# Collected data
▬▬▬
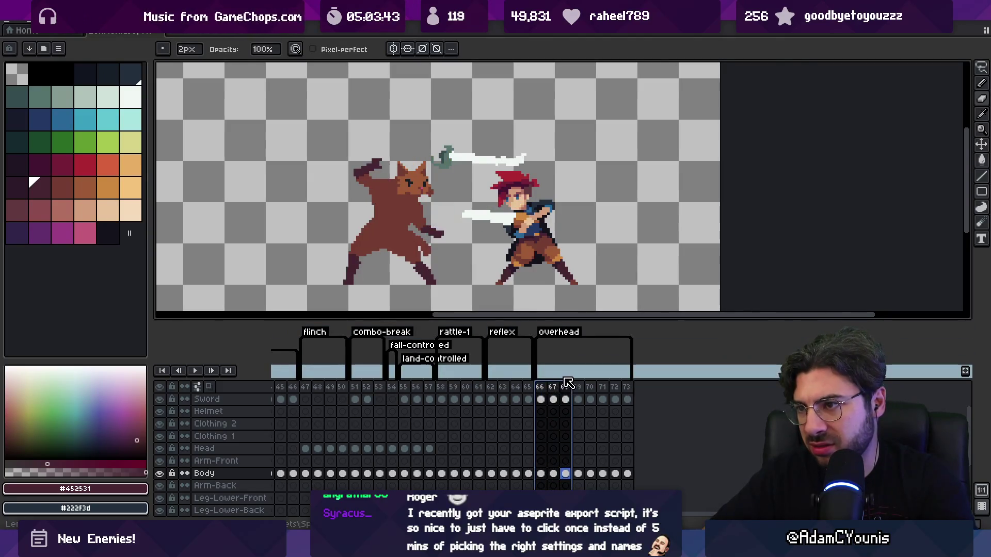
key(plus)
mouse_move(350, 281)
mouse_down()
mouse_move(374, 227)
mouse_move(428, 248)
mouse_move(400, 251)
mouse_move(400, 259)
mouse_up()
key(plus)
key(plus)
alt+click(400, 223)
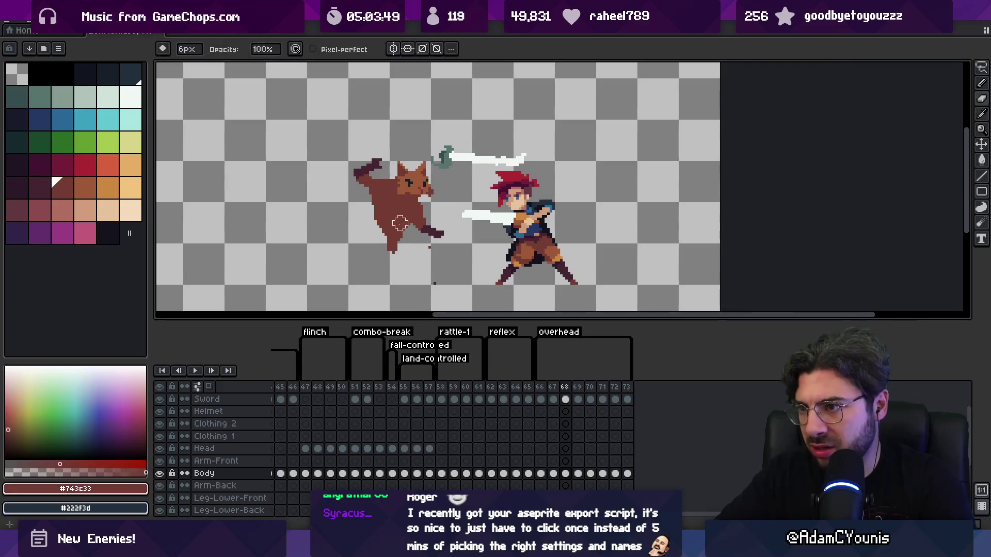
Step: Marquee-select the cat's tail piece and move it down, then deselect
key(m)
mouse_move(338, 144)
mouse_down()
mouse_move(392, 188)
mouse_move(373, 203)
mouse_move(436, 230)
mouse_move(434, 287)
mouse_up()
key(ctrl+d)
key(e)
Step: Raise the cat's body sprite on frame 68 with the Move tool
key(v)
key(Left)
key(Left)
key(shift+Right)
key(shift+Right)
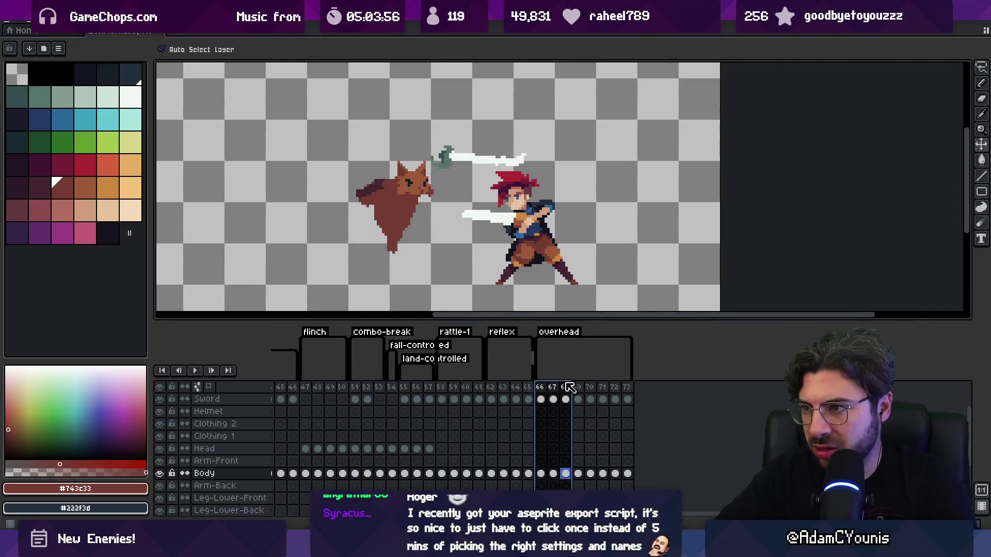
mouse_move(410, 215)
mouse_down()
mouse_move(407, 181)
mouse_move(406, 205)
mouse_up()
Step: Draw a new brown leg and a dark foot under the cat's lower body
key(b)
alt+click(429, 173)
▬▬▬
# WORK TO COMPLETE
When a line in the records contains the string "Step", it counts; state how many lines count, with no other words.

# REPLY TO THE EXERCISE
3